Recently in SerpApi, our customers faced an issue in which using a query that contains some form of Unicode wouldn’t work, for example synergy²-madison-3, noticed the ². This is supported by the browsers, navigate to https://www.yelp.com/biz/synergy²-madison-3 in Chrome should work just fine, but there is an issue with the underlying library that we use.

This happened to Yelp Place API and we have made a fix on the issue, feel free to checkout our playground.

Our Yelp Place API takes place_id parameter and forms a complete HTTP URL, for example, https://www.yelp.com/biz/synergy²-madison-3 where place_id is synergy²-madison-3. We then made the HTTP call to download the data, but this time it didn't work as expected. The response was always 301 - Moved Permanently. It might be wise to enable follow redirect in the http library (we are on version v4), but that would end up in EndlessRedirectError.

After digging through the library code, turns out that, http library normalizes the URL before requesting it for various reasons. Thus, https://www.yelp.com/biz/synergy²-madison-3 became https://www.yelp.com/biz/synergy2-madison-3 after normalization, it is no longer the same URL. Yelp is smart enough to redirect .../biz/synergy2-madison-3b back to .../biz/synergy²-madison-3, thus the 301 - Moved Permanently response and that also explains the EndlessRedirectError after we enabled follow redirect, because the http library will normalize again the URL to .../biz/synergy2-madison-3b before requesting.

http v5 uses a more conservative URL normalization and it resolves our issue, which Unicode character is percent-encoded .../biz/synergy%C2%B2-madison-3 instead of changing its meaning.

Underlying the http library is addressable where the actual normalization is done (we were on v2.7). The update that fixed our issue is on the version v2.8.2, it changed the encoding from NFKC to NFC. Here is the comparison between them:

Encoding synergy²-madison-3 in NFKCsynergy2-madison-3
Encoding synergy²-madison-3 in NFCsynergy²-madison-3

There is a lot of information about which encoding is used for URL normalization and the reasons behind them, I am not an expert so I can't share more about it. But clearly, using NFC resolved our issue. The final solution we went for is to upgrade addressable to the latest v2.8.6 as it only involves a single dependency upgrade.

Why is URI normalization needed?

There are a lot of reasons why normalization is important and this topic can get very complicated. As for Google, URI normalization can help to prevent duplicated content. If the same content is accessible via multiple URLs, it can dilute the page's ranking or lead to confusion about which version is the canonical one. URL normalization helps to prevent such duplication.

In terms of security, URI normalization prevents attacks set up by people with intention. URI normalization helps in identifying potential security vulnerabilities. Malicious actors might use variations of URIs to bypass security controls or deceive users. By normalizing URIs, it's easier to detect and block such attempts.

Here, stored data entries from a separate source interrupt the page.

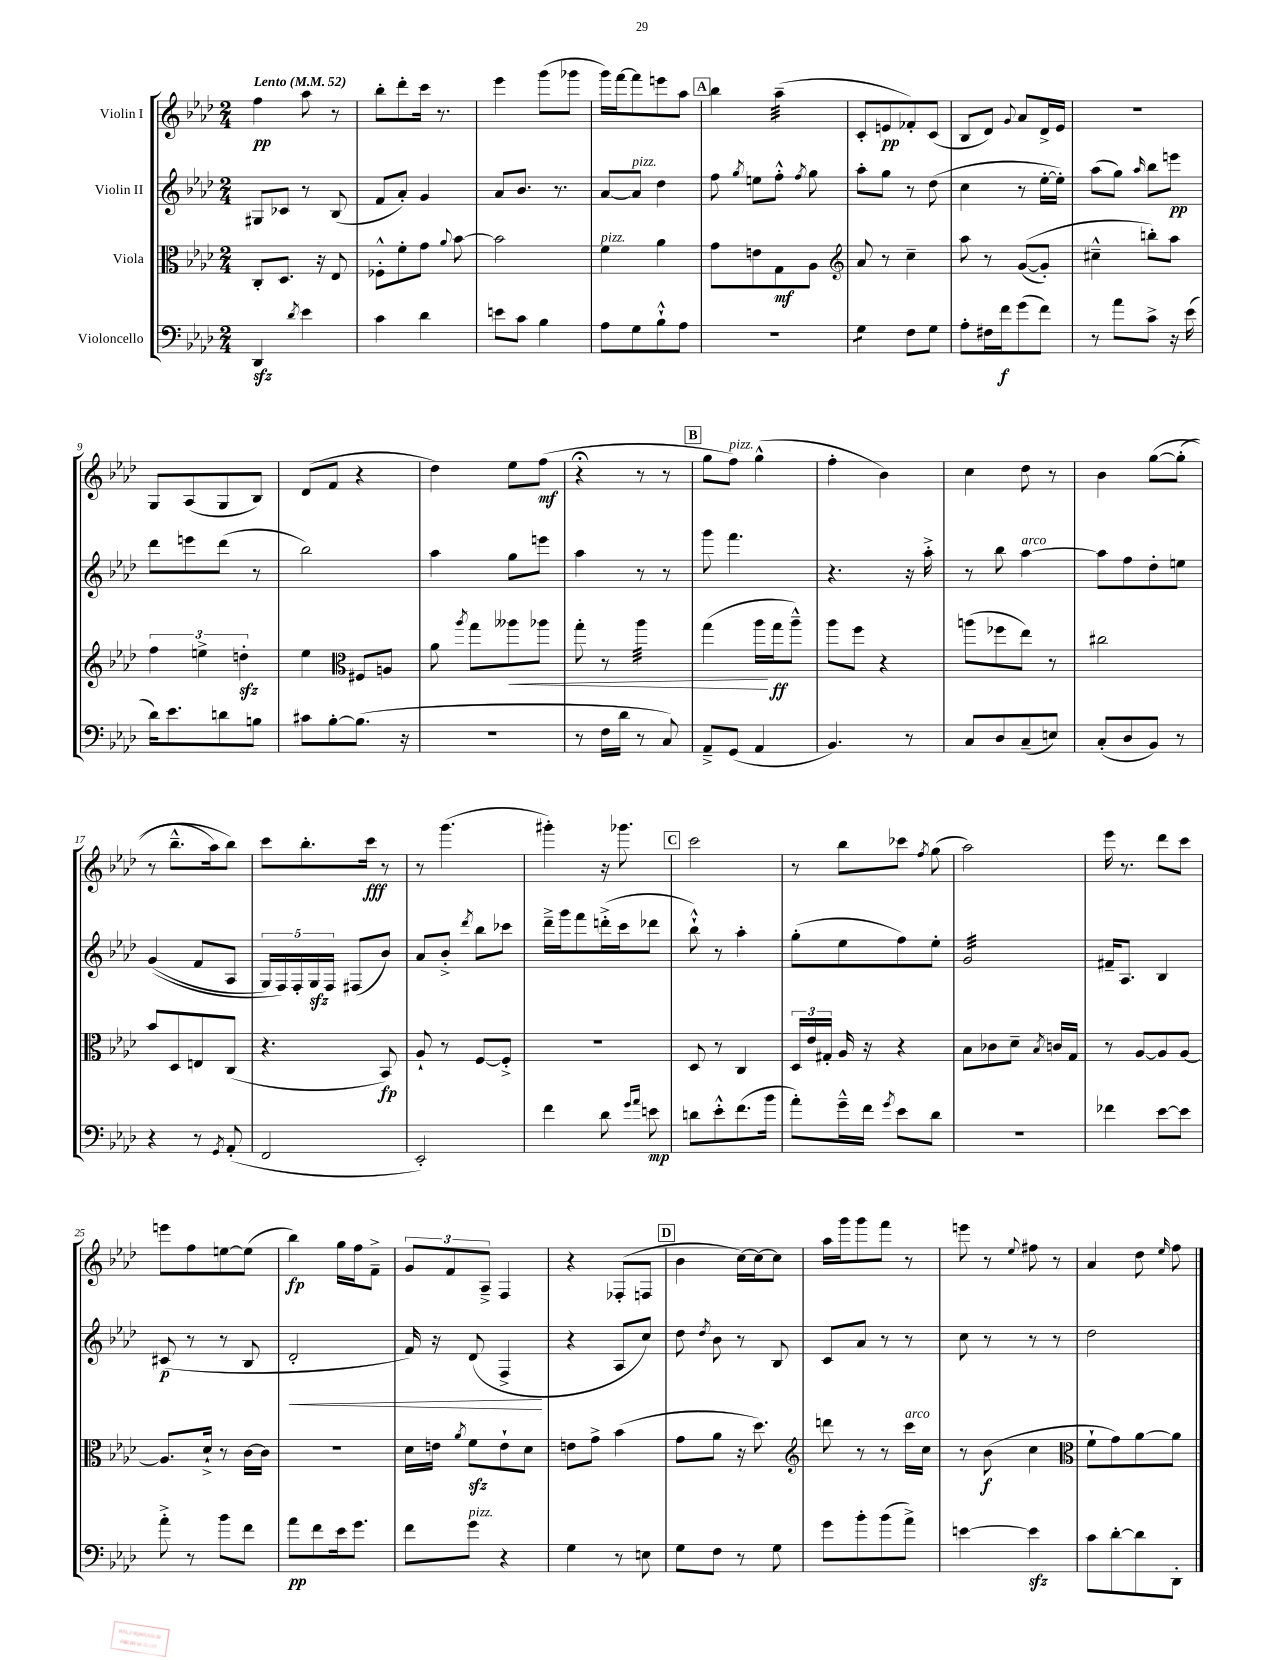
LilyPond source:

<<
\new StaffGroup <<
\new Staff = "s0" \with { instrumentName = "Violin I" } {
    \clef treble \key aes \major \numericTimeSignature \time 2/4 \tempo "Lento" 4 = 52
    \autoBeamOff f''4\pp aes''8 r8 |
    bes''8[-. des'''8-. c'''16] r8. |
    ees'''4 g'''8[( ges'''8] |
    g'''16[) f'''16~ f'''8 e'''8 aes''8] |
    \mark \markup { \box "A" } bes''4 aes''4:32--( |
    c'8[-. e'8\pp fes'8-.) c'8]( |
    bes8[ des'8]) \appoggiatura { g'8 } aes'8[ des'16-> ees'16] |
    R2 |
    g8[ aes8( g8 bes8]) |
    des'8[( f'8] r4 |
    des''4) ees''8[ f''8]\mf( |
    r4\fermata r8 r8 |
    \mark \markup { \box "B" } g''8[ f''8]^\markup { \italic "pizz." }) g''4-^( |
    f''4-. bes'4) |
    c''4 des''8 r8 |
    bes'4 g''8[~\( g''8]-.( |
    r8 bes''8.[---^ aes''16) bes''8]\) |
    c'''8[ bes''8.-. c'''16]\fff r8 |
    r8 g'''4.( |
    gis'''4-.) r16 ges'''8. |
    \mark \markup { \box "C" } c'''2 |
    r8 bes''8[ ces'''8] \acciaccatura { f''8 } g''8( |
    aes''2) |
    ees'''16 r8. des'''8[ c'''8] |
    e'''8[ f''8 e''8~ e''8]( |
    bes''4\fp) g''16[ f''16 f'8]---> |
    \tuplet 3/2 { g'8[ f'8 aes8]---> } f4 |
    r4 fes8[-.( f8] |
    \mark \markup { \box "D" } bes'4 c''16[~) c''16~ c''8] |
    aes''16[ g'''16 g'''8 f'''8] r8 |
    e'''8 r8 \appoggiatura { ees''8 } fis''8 r8 |
    aes'4 des''8 \grace { ees''16 } f''8 \bar "|." |
}
\new Staff = "s1" \with { instrumentName = "Violin II" } {
    \clef treble \key aes \major \numericTimeSignature \time 2/4
    \autoBeamOff gis8[ ces'8] r8 bes8( |
    f'8[ aes'8]-.) g'4 |
    aes'8[ bes'8.] r8. |
    aes'8[~ aes'8]^\markup { \italic "pizz." } des''4 |
    \mark \markup { \box "A" } f''8 \acciaccatura { g''8 } e''8[ f''8]-.-^ \acciaccatura { f''8 } g''8 |
    aes''8[-. g''8] r8 des''8( |
    c''4 r8 ees''16[~-. ees''16]-.) |
    aes''8[( g''8]) \grace { aes''16 } bes''8[ e'''8]\pp |
    des'''8[ e'''8 des'''8]( r8 |
    bes''2) |
    aes''4 g''8[ e'''8] |
    aes''4 r8 r8 |
    \mark \markup { \box "B" } g'''8 f'''4. |
    r4. r16 aes''16-.-> |
    r8 bes''8 aes''4~^\markup { \italic "arco" } |
    aes''8[ f''8 des''8-. e''8] |
    g'4(\( f'8[ aes8] |
    \tuplet 5/4 { g16[) f16\) f16-. g16\sfz f16] } fis8[( bes'8]) |
    aes'8[ bes'8]-.-> \acciaccatura { des'''8 } bes''8[ ces'''8] |
    des'''16[---> g'''16 f'''8 d'''16-.->( c'''16 des'''8] |
    \mark \markup { \box "C" } bes''8-!-^) r8 aes''4-. |
    g''8[-.( ees''8 f''8) ees''8]-. |
    g'2:32 |
    fis'16[-- aes8.] bes4 |
    cis'8\p( r8 r8 bes8 |
    des'2-.\< |
    f'16) r16 des'8( f4->\! |
    r4 aes8[ c''8]) |
    \mark \markup { \box "D" } des''8 \acciaccatura { des''8 } bes'8 r8 bes8 |
    c'8[ aes'8] r8 r8 |
    c''8 r8 r8 r8 |
    des''2 \bar "|." |
}
\new Staff = "s2" \with { instrumentName = "Viola" } {
    \clef alto \key aes \major \numericTimeSignature \time 2/4
    \autoBeamOff c8[-. des8.] r16 ees8 |
    fes8[-.-^ f'8-. g'8] \appoggiatura { aes'8 } bes'8~ |
    bes'2 |
    f'4^\markup { \italic "pizz." } aes'4 |
    \mark \markup { \box "A" } g'8[ e'8 g8\mf aes8] |
    \clef treble aes'8 r8 c''4-- |
    aes''8 r8 g'8[~(\( g'8]-.) |
    cis''4---^ b''8[-.\) aes''8] |
    \tuplet 3/2 { f''4 e''4-> d''4-.\sfz } |
    ees''4 \clef alto fis8[ a8] |
    aes'8 \acciaccatura { aes''8 } g''8[ aeses''8\< aes''8] |
    g''8-. r8 aes''4:32 |
    \mark \markup { \box "B" } g''4( aes''16[\! g''16\ff aes''8]---^) |
    aes''8[ f''8] r4 |
    a''8[( fes''8 ees''8]) r8 |
    cis''2 |
    bes'8[ des8 e8 c8]( |
    r4. bes,8\fp) |
    aes8-! r8 f8[~ f8]-.-> |
    r2 |
    \mark \markup { \box "C" } des8 r8 c4 |
    \tuplet 3/2 { des16[ ees'16 gis16]-. } aes16 r16 r4 |
    bes8[ ces'8 des'8]-- \acciaccatura { bes8 } c'16[ g16] |
    r8 aes8[~ aes8 aes8]~ |
    aes8.[ des'16]-!-> r8 c'16[~ c'16] |
    R2 |
    des'16[ e'16] \acciaccatura { aes'8 } f'8[\sfz e'8-! des'8] |
    e'8[ g'8]-> bes'4( |
    \mark \markup { \box "D" } g'8[ aes'8] r16 des''8.) |
    \clef treble d'''8 r8 r8 c'''16[^\markup { \italic "arco" } c''16] |
    r8 bes'8\f( c''4 |
    \clef alto f'8[-! g'8) aes'8~ aes'8] \bar "|." |
}
\new Staff = "s3" \with { instrumentName = "Violoncello" } {
    \clef bass \key aes \major \numericTimeSignature \time 2/4
    \autoBeamOff des,4\sfz \acciaccatura { des'8 } ees'4 |
    c'4 des'4 |
    e'8[ c'8] bes4 |
    aes8[ g8 bes8-!-^ aes8] |
    \mark \markup { \box "A" } r2 |
    g4:8 f8[ g8] |
    aes8[-. fis16 f'16\f g'8( f'8]) |
    r8 aes'8[ c'8]-> r16 ees'16( |
    des'16[) ees'8. d'8 b8] |
    cis'8[ bes8~-. bes8.]( r16 |
    r2 |
    r8 f16[ des'16] r8 c8) |
    \mark \markup { \box "B" } aes,8[---> g,8]( aes,4 |
    bes,4.) r8 |
    c8[ des8 c8--( e8]) |
    c8[-.( des8 bes,8]) r8 |
    r4 r8 \acciaccatura { g,8 } aes,8-.( |
    f,2 |
    ees,2-.) |
    f'4 des'8 \grace { g'16[ aes'16] } e'8\mp |
    \mark \markup { \box "C" } d'8[ ees'8-.-^ f'8.( bes'16] |
    aes'8[-.) g'16---^ f'16] \acciaccatura { g'8 } ees'8[ des'8] |
    r2 |
    fes'4 ees'8[~ ees'8] |
    aes'8-.-> r8 bes'8[ f'8] |
    aes'8[\pp f'8 ees'16 g'8.] |
    f'8[ g'8]^\markup { \italic "pizz." } r4 |
    g4 r8 e8 |
    \mark \markup { \box "D" } g8[ f8] r8 g8 |
    g'8[ bes'8-. bes'8( aes'8]->) |
    e'4~ e'4\sfz |
    c'8[ des'8~-. des'8 des,8]-. \bar "|." |
}
>>
>>
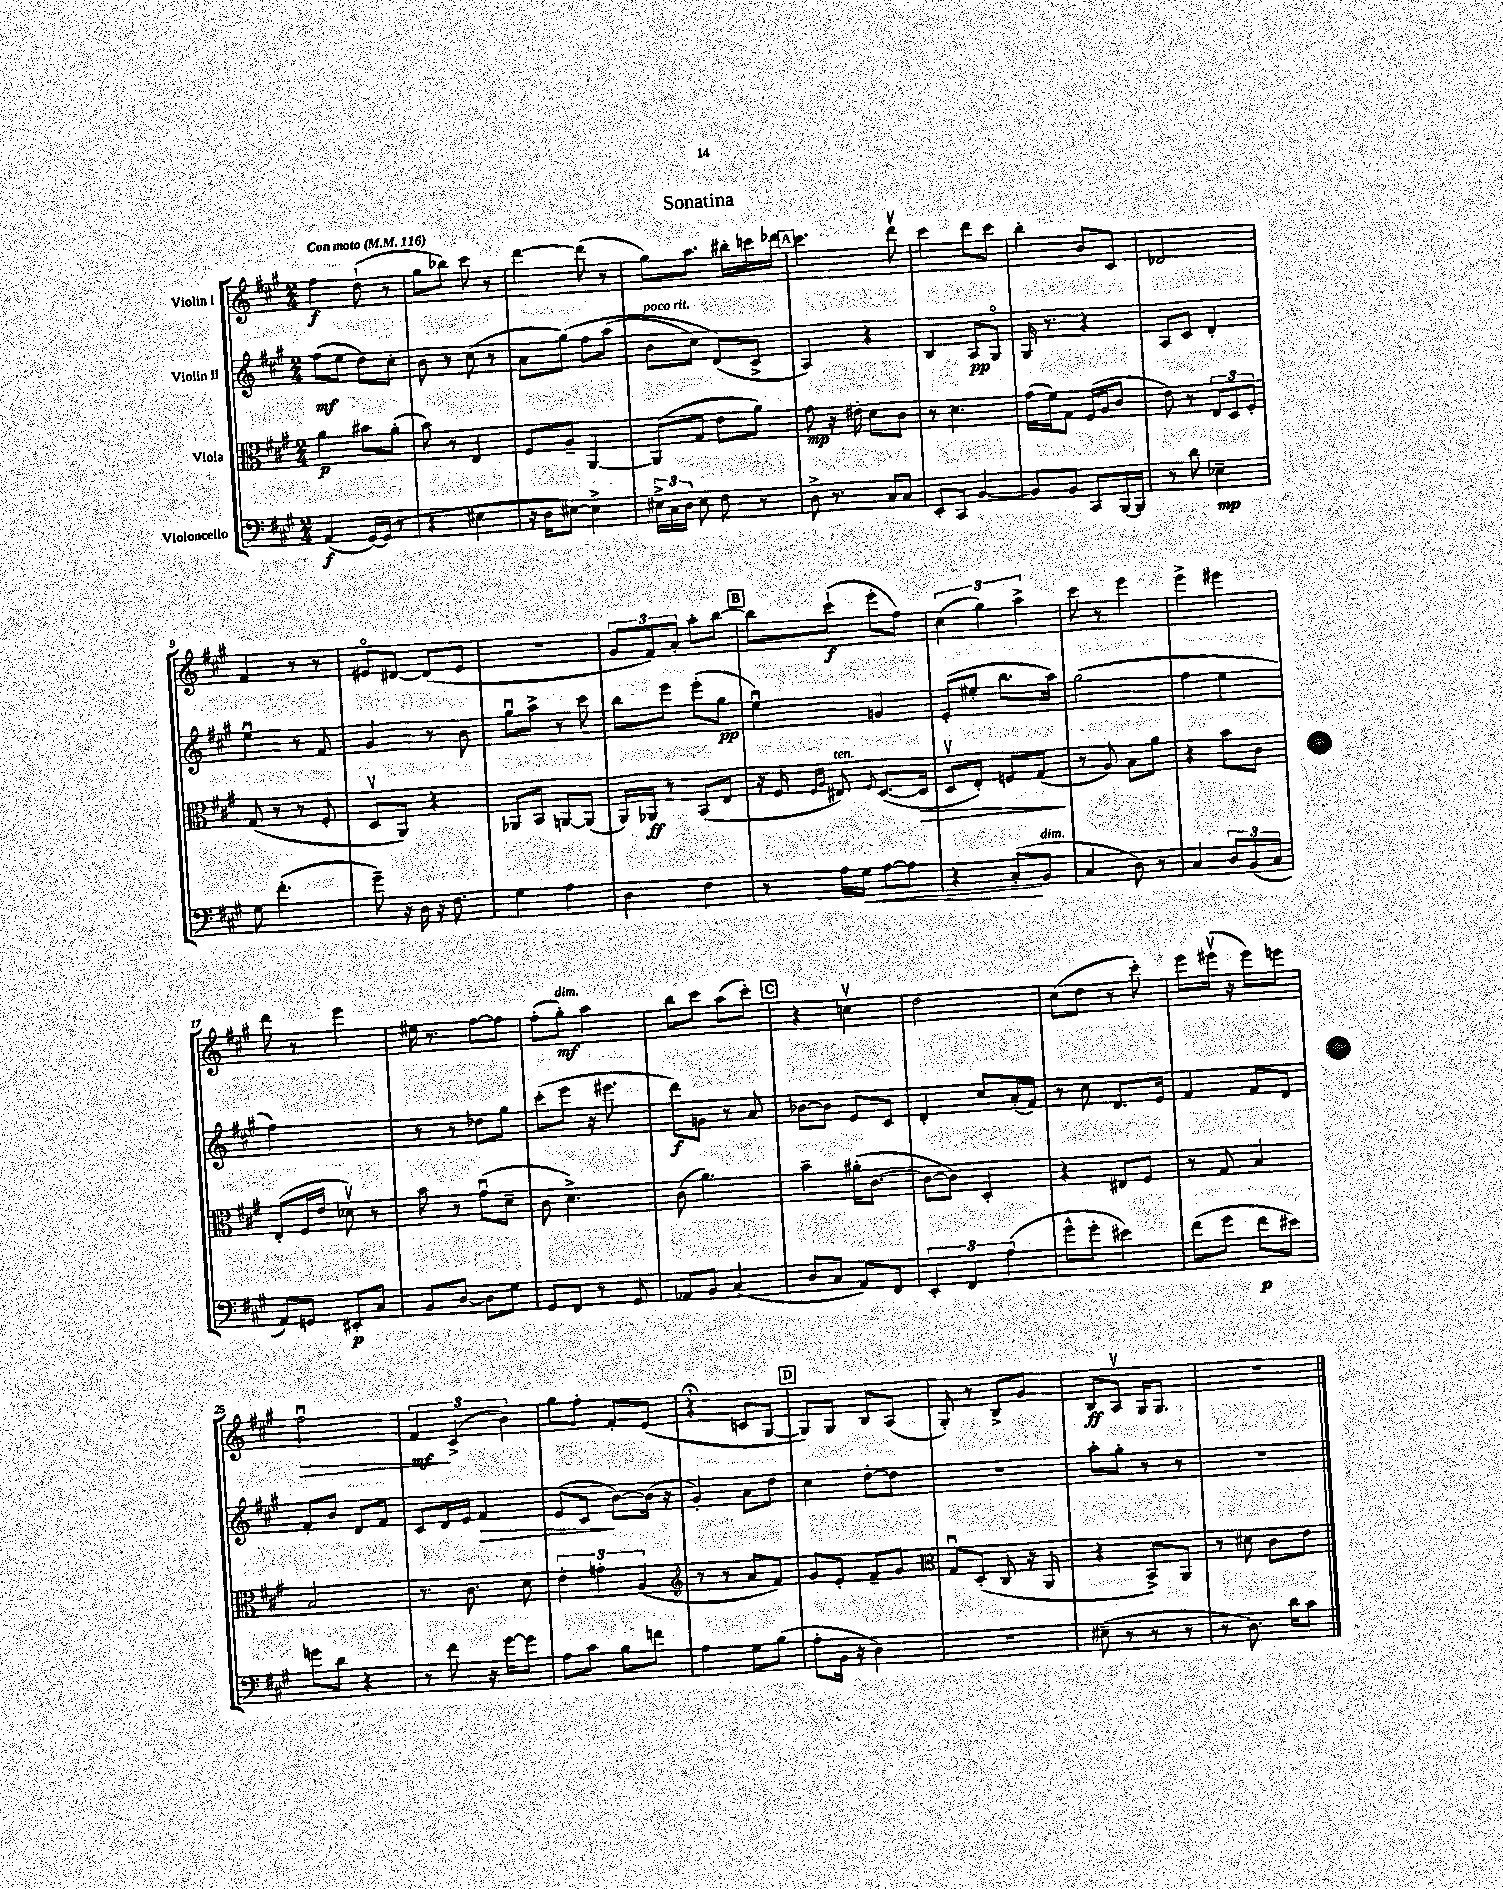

Normalizing URIs can also help in efficient caching and storage. If multiple representations of the same resource are cached or stored separately, it can lead to the wastage of resources. Normalization ensures that only one canonical representation is used for a given resource.

Conclusion

It is interesting to get to know implementations like URL Normalization. It is something we might not often think about or even take for granted, but I believe it is one of the important building blocks of the web for security, efficiency, and other critical reasons.